Pendant que les hommes prêtent main forte à la scientifique et que les enfants observent l’agitation inhabituelle, les femmes traient les vaches, battent le beurre ou pilent le maïs pour en faire une sorte de polenta. Après une courte pause, la discussion reprend dans le cercle des hommes pour les analyses à effectuer dans les familles. Les participants sont tirés au sort. Chacun d’entre eux reçoit deux gobelets de plastique blanc: l’un pour l’échantillon de selles, l’autre pour l’échantillon d’urine.
Hadjé Falmata, l’infirmière, les interrogera aussi en détail sur leur état de santé, à l’aide d’un questionnaire.

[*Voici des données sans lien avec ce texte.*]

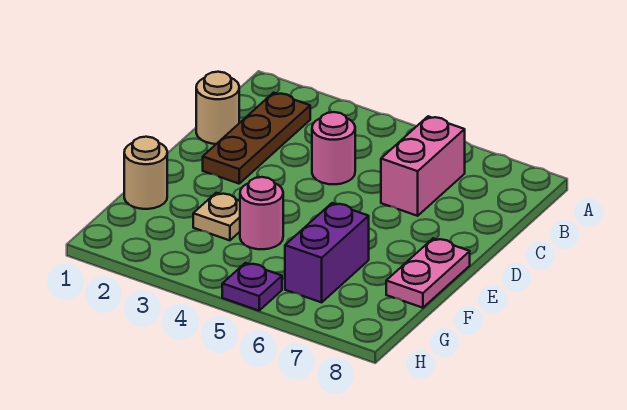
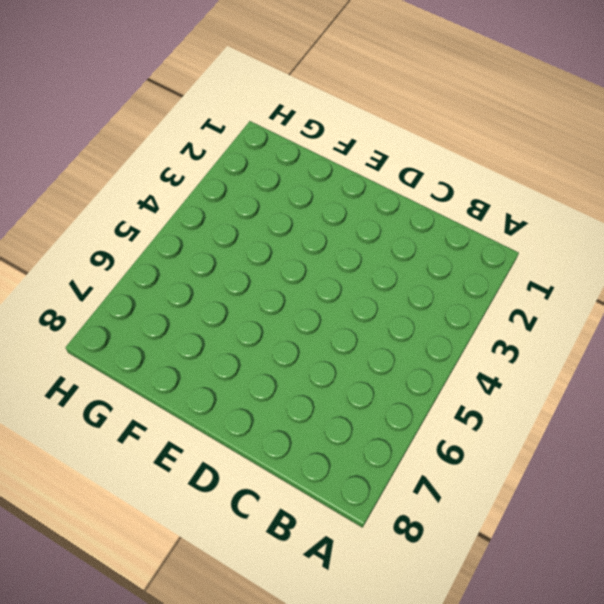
none -> brown plate B2:D2 level 1
none -> pink brick B6:C6 level 1

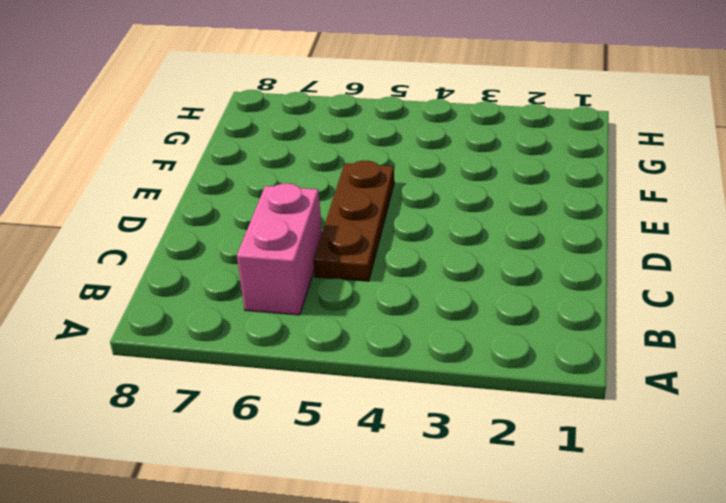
brown plate C5:E5 level 1 -> brown plate B2:D2 level 1
none -> tan round brick C1 level 1
none -> pink round brick C4 level 1

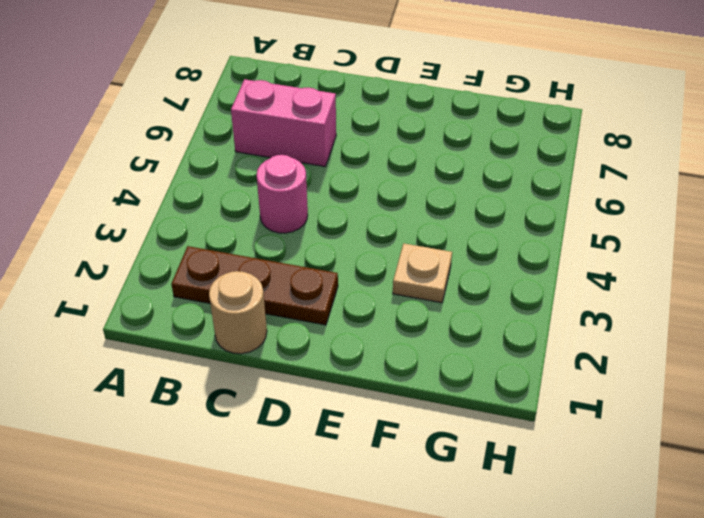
none -> pink plate E8:F8 level 1
none -> tan round brick F1 level 1

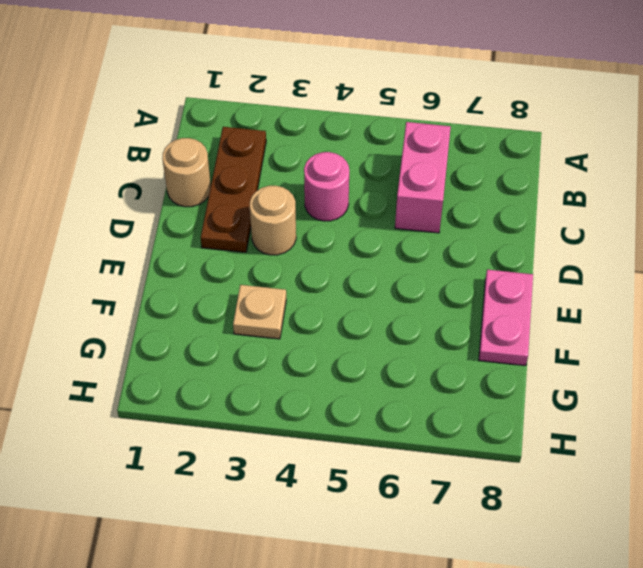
tan round brick D3 level 1 -> tan round brick F1 level 1
none -> pink round brick F4 level 1
none -> purple brick F6:G6 level 1

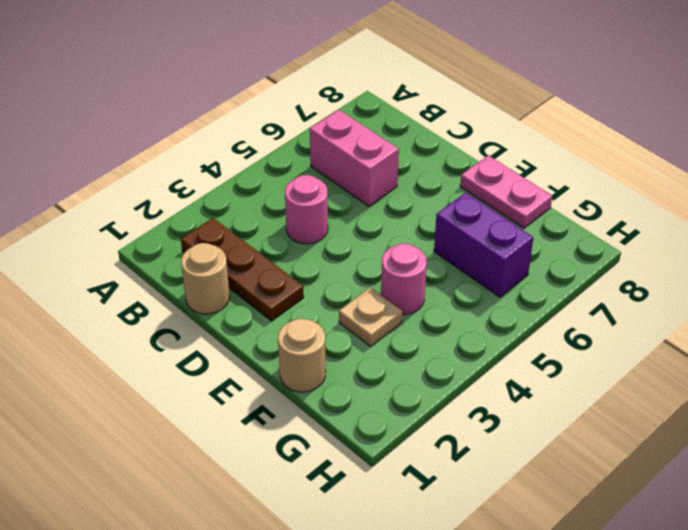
none -> purple plate H5 level 1

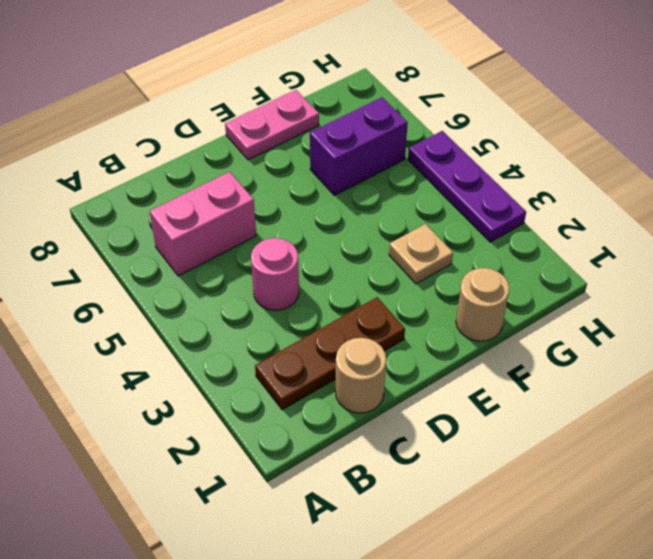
purple plate H3:H5 level 1 -> purple plate H5 level 1
none -> pink round brick F4 level 1

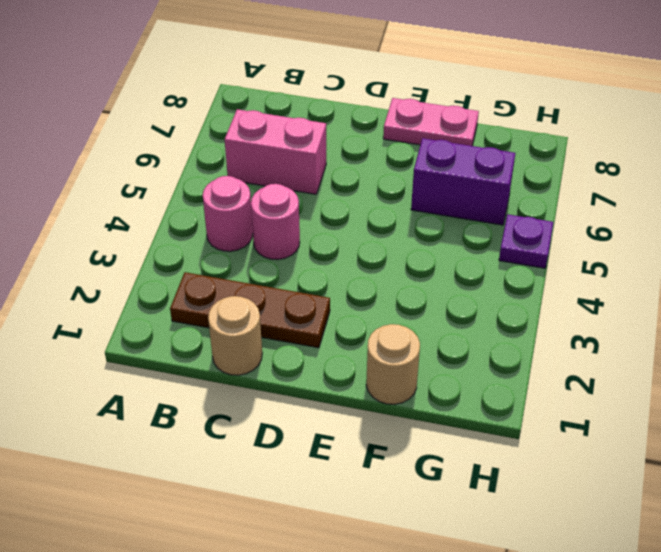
pink round brick B4 level 1 -> pink round brick F4 level 1
none -> tan plate F3 level 1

A dix heures du matin, le soleil est déjà ardent, et le temps presse. A l’ombre d’un buisson, Helena Greter installe son laboratoire de terrain. Un microscope, qui fonctionne à l’électricité solaire, se dresse sur une table pliante. A Bâle, elle s’est exercée à effectuer chaque geste pour l’analyse d’urine et de selles. Mais maintenant, sur le terrain, tout est différent: les mouches bleues se jettent sur les échantillons, la méthode de coloration et le timing doivent être optimisés. Elle distingue cependant déjà, dans le deuxième échantillon d’excréments du bétail, les silhouettes fusiformes, typiques des oeufs du ver.

Au cours des prochains mois, elle mènera plusieurs centaines d’analyses de ce genre, les documentera soigneusement et procèdera à une évaluation statistique. Le tableau de la situation sanitaire des nomades du Tchad sera ainsi plus précis. Et la chercheuse apprendra aussi à mieux connaître leur mode de vie. «C’est une opportunité exceptionnelle», note-t-elle, tout en plaçant le porte-objet suivant sous le microscope.

Christian Heuss dirige le département de la communication de l’Institut tropical et de santé publique suisse à Bâle.